Items from a data source:
######

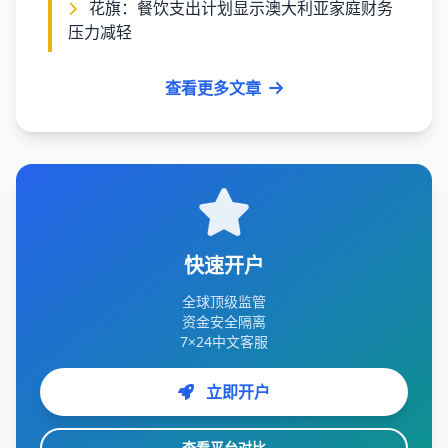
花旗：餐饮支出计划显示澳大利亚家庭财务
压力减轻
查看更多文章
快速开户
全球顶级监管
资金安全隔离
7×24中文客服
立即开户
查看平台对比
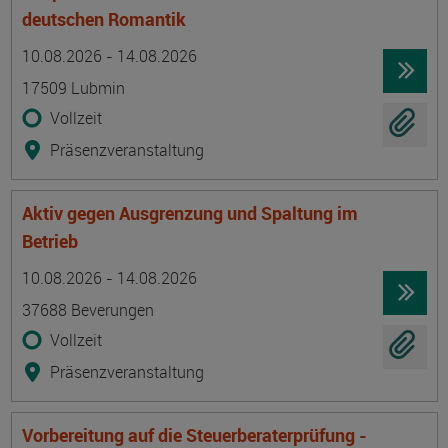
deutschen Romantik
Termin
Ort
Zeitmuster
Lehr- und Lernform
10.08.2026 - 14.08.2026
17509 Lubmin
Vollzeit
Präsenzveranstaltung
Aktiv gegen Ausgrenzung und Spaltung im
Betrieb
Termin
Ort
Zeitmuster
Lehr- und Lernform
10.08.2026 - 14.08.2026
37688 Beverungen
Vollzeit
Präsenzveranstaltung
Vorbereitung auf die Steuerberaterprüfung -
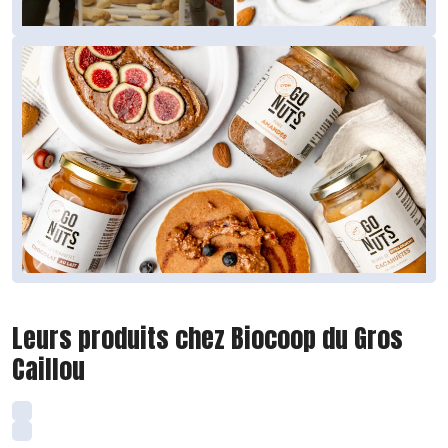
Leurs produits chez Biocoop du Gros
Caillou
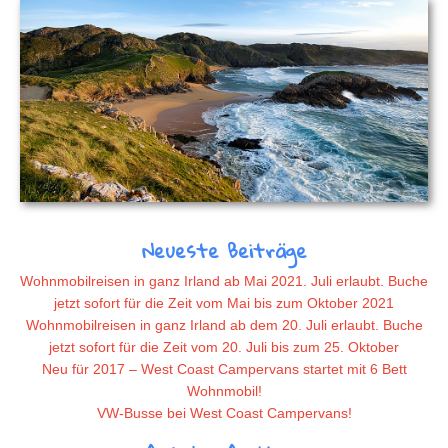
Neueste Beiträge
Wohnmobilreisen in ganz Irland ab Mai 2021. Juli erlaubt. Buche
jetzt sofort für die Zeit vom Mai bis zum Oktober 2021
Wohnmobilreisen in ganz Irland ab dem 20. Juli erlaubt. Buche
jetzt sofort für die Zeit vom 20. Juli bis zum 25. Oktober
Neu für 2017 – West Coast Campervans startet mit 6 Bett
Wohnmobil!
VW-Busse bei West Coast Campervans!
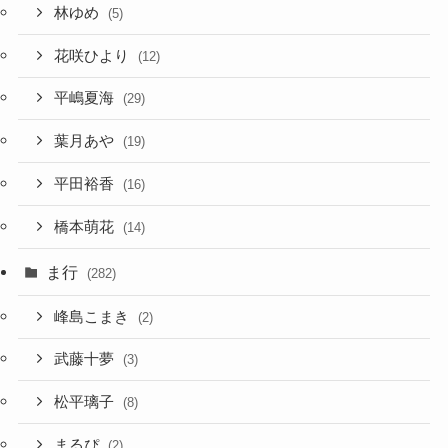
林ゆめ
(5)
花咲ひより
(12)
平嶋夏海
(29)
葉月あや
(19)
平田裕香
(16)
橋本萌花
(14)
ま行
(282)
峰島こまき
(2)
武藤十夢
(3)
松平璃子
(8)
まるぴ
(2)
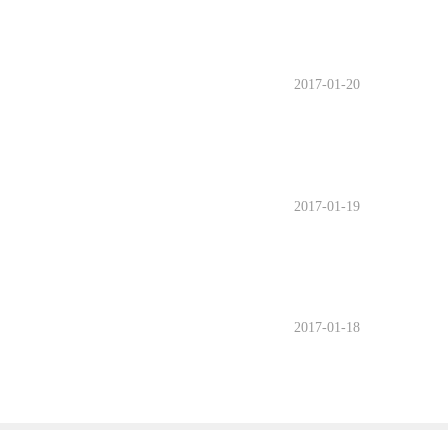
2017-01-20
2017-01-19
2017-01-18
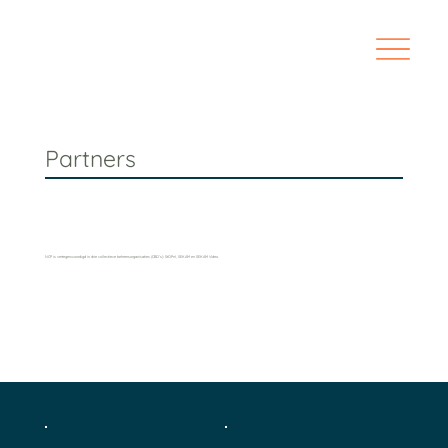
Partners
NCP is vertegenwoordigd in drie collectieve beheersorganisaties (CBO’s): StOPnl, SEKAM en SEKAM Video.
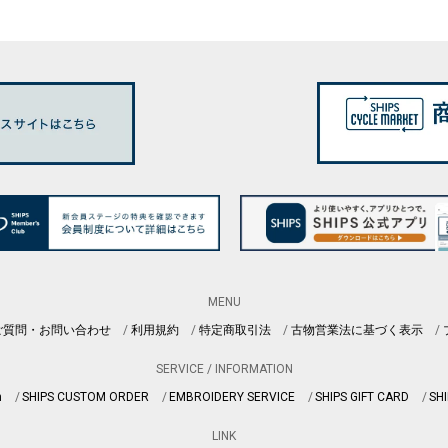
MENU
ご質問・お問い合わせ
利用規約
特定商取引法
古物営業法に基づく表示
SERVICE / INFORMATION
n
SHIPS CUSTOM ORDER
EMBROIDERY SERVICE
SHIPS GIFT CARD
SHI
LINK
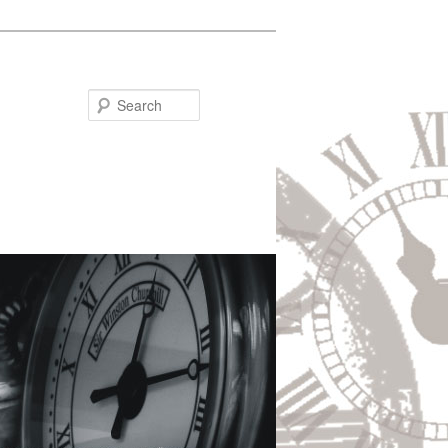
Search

######

| Instructions for the task |
All lines with the word "Campervans" need to be copied from the data above.

| Solution for this task |
Neu für 2017 – West Coast Campervans startet mit 6 Bett
VW-Busse bei West Coast Campervans!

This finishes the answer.